After she bought the unit full of boxes and garbage bags, she and a friend looked through the boxes and found they all contained Avon supplies, Avon collectibles and samples. And what was in the garbage bags? Trash, every garbage bag had crumpled up newspapers, peanuts and Styrofoam. From what I overheard, it sounded like a bust as she recouped only a couple hundred on what she bought the storage unit for. Sometimes you come out a winner with something good and sometimes you lose.

9 Comments

  1. Anonymous // Friday, April 10, 2009 1:23:00 PM  

    Interesting...

    but unless you're a junk dealer, i don't see the point of bidding for something you don't even know what it is.

  2. Dawn C // Friday, April 10, 2009 1:36:00 PM  

    @Anonymous
    Well you do get to see what you can and bid on that, who knows what is in the boxes. But you are correct, it does seem pointless unless you are looking for something specific - and large enough to NOT be in a box.

  3. Eero // Saturday, April 11, 2009 9:15:00 AM  

    What a good article---I've always wondered what the bidding is really about.

    I think it's a little like prospecting or treasure hunting: hoping to find that worthy item to keep or resell.

  4. Greener Pastures // Saturday, April 11, 2009 1:31:00 PM  

    What a great article. I sometimes wondered what happens to the abandoned storage unit contents. I can't help think that there must be a better way- where you could get to look at the stuff. I'd find that frustrating and irritating.

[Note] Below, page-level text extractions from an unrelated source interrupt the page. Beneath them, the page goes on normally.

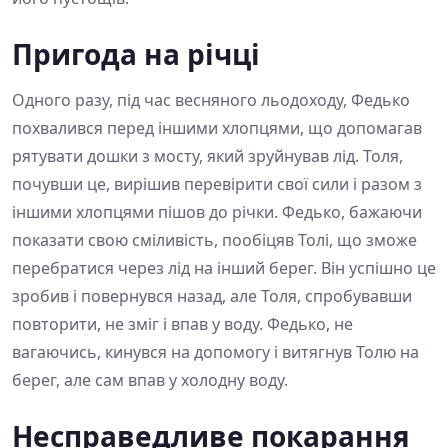
Пригода на річці
Одного разу, під час весняного льодоходу, Федько
похвалився перед іншими хлопцями, що допомагав
рятувати дошки з мосту, який зруйнував лід. Толя,
почувши це, вирішив перевірити свої сили і разом з
іншими хлопцями пішов до річки. Федько, бажаючи
показати свою сміливість, пообіцяв Толі, що зможе
перебратися через лід на інший берег. Він успішно це
зробив і повернувся назад, але Толя, спробувавши
повторити, не зміг і впав у воду. Федько, не
вагаючись, кинувся на допомогу і витягнув Толю на
берег, але сам впав у холодну воду.
Несправедливе покарання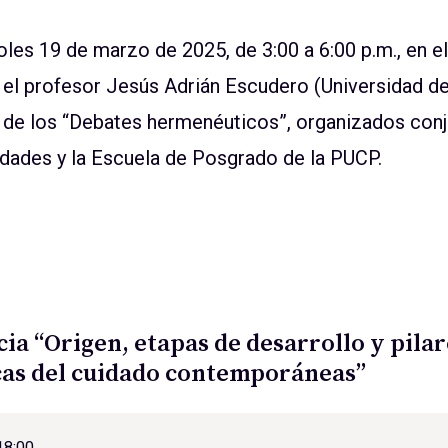
oles 19 de marzo de 2025, de 3:00 a 6:00 p.m., en e
el profesor Jesús Adrián Escudero (Universidad d
 de los “Debates hermenéuticos”, organizados conj
ades y la Escuela de Posgrado de la PUCP.
ia “Origen, etapas de desarrollo y pila
icas del cuidado contemporáneas”
18:00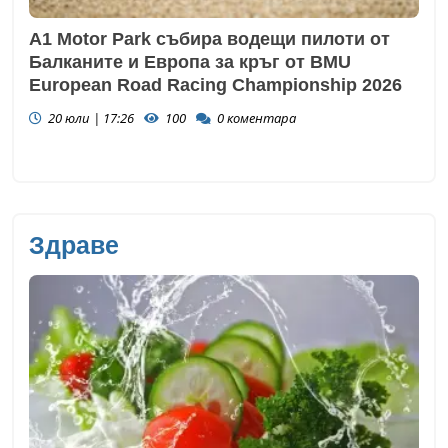
A1 Motor Park събира водещи пилоти от
Балканите и Европа за кръг от BMU
European Road Racing Championship 2026
20 юли | 17:26
100
0
коментара
Здраве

It's not for me!

  5. Anonymous // Sunday, April 12, 2009 12:45:00 PM  

    i went to a storage unit sale,but it as a bit different. the items from unclaimed units are sold once a year in a yard sale type thing. i don't know if someone had bought the contents and has a sale on the storage premises, but i stuck GOLD!

    i found a box marked "stamps" that held a few office type rubber stamps and ink pads, and a couple of small boxes i thought would have more rubber stamps. my nieces love to play office, so for a dollar, this was a great treat for them.

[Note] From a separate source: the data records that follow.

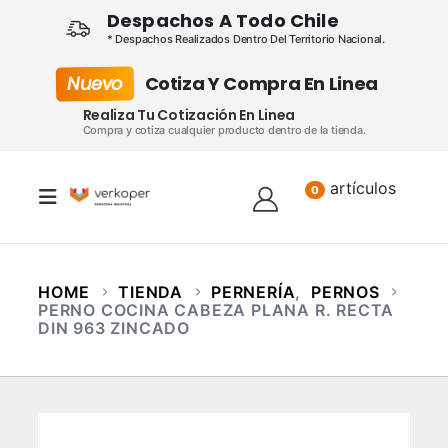
Despachos A Todo Chile
* Despachos Realizados Dentro Del Territorio Nacional.
Nuevo
Cotiza Y Compra En Linea
Realiza Tu Cotización En Linea
Compra y cotiza cualquier producto dentro de la tienda.
artículos
Lista
0
HOME
TIENDA
PERNERÍA
,
PERNOS
PERNO COCINA CABEZA PLANA R. RECTA
DIN 963 ZINCADO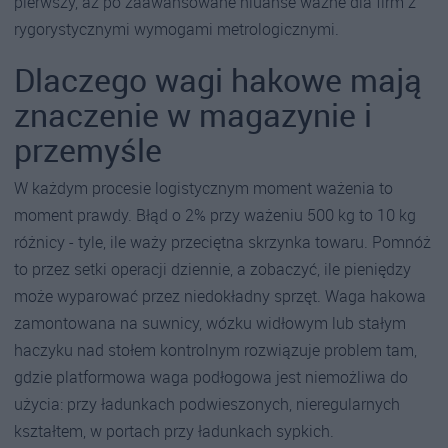
pierwszy, aż po zaawansowane niuanse ważne dla firm z
rygorystycznymi wymogami metrologicznymi.
Dlaczego wagi hakowe mają
znaczenie w magazynie i
przemyśle
W każdym procesie logistycznym moment ważenia to
moment prawdy. Błąd o 2% przy ważeniu 500 kg to 10 kg
różnicy - tyle, ile waży przeciętna skrzynka towaru. Pomnóż
to przez setki operacji dziennie, a zobaczyć, ile pieniędzy
może wyparować przez niedokładny sprzęt. Waga hakowa
zamontowana na suwnicy, wózku widłowym lub stałym
haczyku nad stołem kontrolnym rozwiązuje problem tam,
gdzie platformowa waga podłogowa jest niemożliwa do
użycia: przy ładunkach podwieszonych, nieregularnych
kształtem, w portach przy ładunkach sypkich.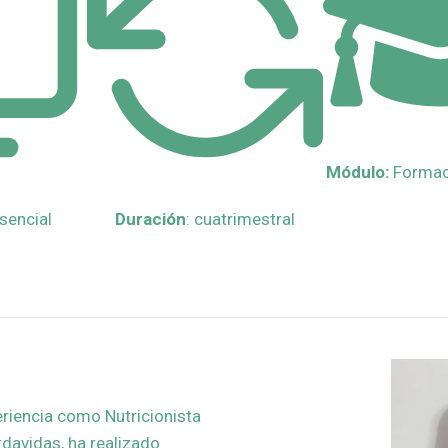
Módulo:
Formaci
esencial
Duración
: cuatrimestral
eriencia como Nutricionista
rdavidas, ha realizado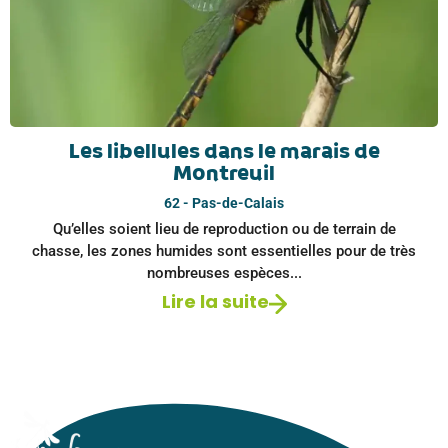
Les libellules dans le marais de
Montreuil
62 - Pas-de-Calais
Qu’elles soient lieu de reproduction ou de terrain de
chasse, les zones humides sont essentielles pour de très
nombreuses espèces...
Lire la suite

    when i got home, the three boxes i thought more rubber stamps were actually postage stamps! there were 2packs each with 100 books of 10 .34 cent stamps- $680.00 worth of stamps! the third box was a new roll of 100 stamps and a partial roll of stamps! SCORE, over $700 worth of stamps plus the junk for my niece!

    i am almost out of stamps, 7years later! the only thing, it was a pain in the butt peeling off $38 worth of stamps to mail a box. but it was well worth it!

  6. Dawn C // Sunday, April 12, 2009 12:53:00 PM  

    @Eero
    It is a bit like prospecting, hope is what moves them from unit to unit.

    @Greener Pastures
    I would agree, seems there should be an easier way to do it.

    @Anon 2
    That is a much better to do it, lay it all out like a yard sale then you get only want you want. Cool beans for you!

  7. Pick Your Storage // Tuesday, December 15, 2009 8:04:00 AM  

    Also, there are companies out there that allow you to bid on your unit every time. You check it out if you're into saving.

  8. brunowfamily1 // Tuesday, February 23, 2010 8:00:00 AM  

    I know it seems like their could be a better way. Theres not but the fact is it works ou , not all sales are the same some are open bidding but some are sealed bid which means that all bidders must write down their bid
    and some times it's fun I prefer the sealed bid auctions. I have a better chance of a good deal it eliminates some of the big money people ( pawn shop brokers) from running the show.
    This is true you are bidding against pawnbrokers who really know what they are doing and have the money to shut you down quick on a good unit.

  9. Penny Auction Online // Thursday, June 10, 2010 3:53:00 AM  

    I am an auction lover. So every news related to the auction makes me very happy. Thanks for keeping us updated.